## Set task
Copy every one of the rows below word for word, without changing anything.

Records
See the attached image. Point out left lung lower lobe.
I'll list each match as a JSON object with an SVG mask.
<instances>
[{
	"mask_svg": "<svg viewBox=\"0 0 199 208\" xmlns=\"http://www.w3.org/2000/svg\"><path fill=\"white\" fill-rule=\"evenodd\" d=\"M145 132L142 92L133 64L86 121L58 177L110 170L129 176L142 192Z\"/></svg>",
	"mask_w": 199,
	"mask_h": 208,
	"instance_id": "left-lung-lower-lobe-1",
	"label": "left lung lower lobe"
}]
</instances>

## Response
See the attached image. Point out left lung lower lobe.
I'll list each match as a JSON object with an SVG mask.
<instances>
[{
	"mask_svg": "<svg viewBox=\"0 0 199 208\" xmlns=\"http://www.w3.org/2000/svg\"><path fill=\"white\" fill-rule=\"evenodd\" d=\"M145 132L142 92L133 64L86 121L58 177L110 170L129 176L142 192Z\"/></svg>",
	"mask_w": 199,
	"mask_h": 208,
	"instance_id": "left-lung-lower-lobe-1",
	"label": "left lung lower lobe"
}]
</instances>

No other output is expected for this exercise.